Exercise goal
Retype the data that follows exactly. No pictures belong in the copy.

-------- Given records --------

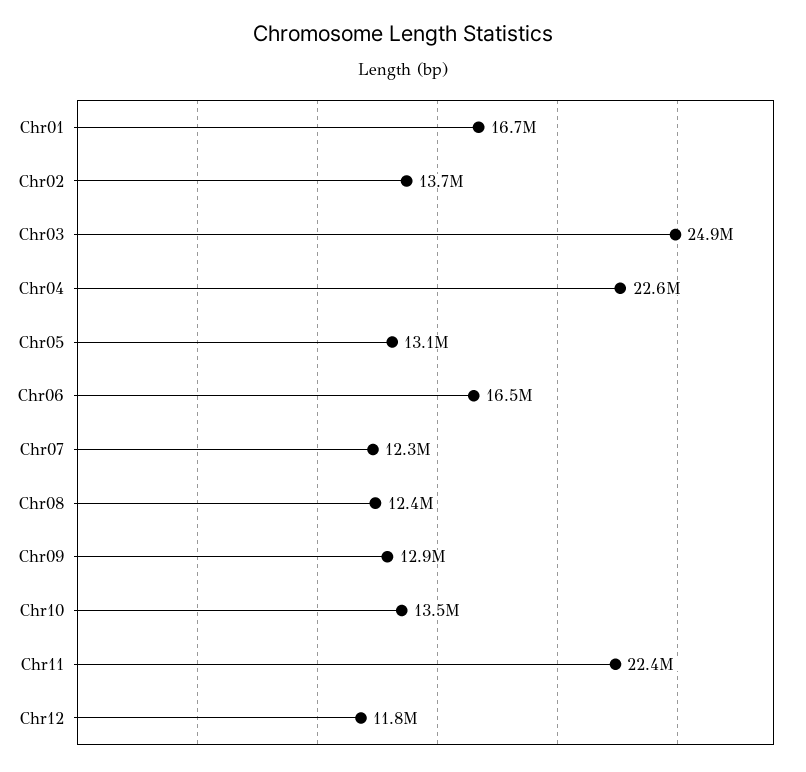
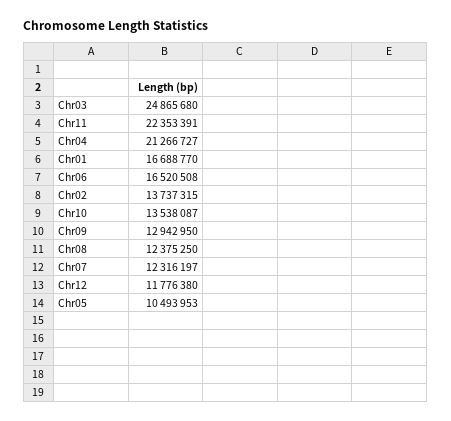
  {
    "Chr01": 16688770,
    "Chr02": 13737315,
    "Chr03": 24865680,
-   "Chr04": 22600000,
+   "Chr04": 21266727,
-   "Chr05": 13100000,
+   "Chr05": 10493953,
    "Chr06": 16520508,
    "Chr07": 12316197,
    "Chr08": 12375250,
    "Chr09": 12942950,
    "Chr10": 13538087,
    "Chr11": 22353391,
    "Chr12": 11776380
  }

--------

Response below
  {
    "Chr01": 16688770,
    "Chr02": 13737315,
    "Chr03": 24865680,
-   "Chr04": 22600000,
+   "Chr04": 21266727,
-   "Chr05": 13100000,
+   "Chr05": 10493953,
    "Chr06": 16520508,
    "Chr07": 12316197,
    "Chr08": 12375250,
    "Chr09": 12942950,
    "Chr10": 13538087,
    "Chr11": 22353391,
    "Chr12": 11776380
  }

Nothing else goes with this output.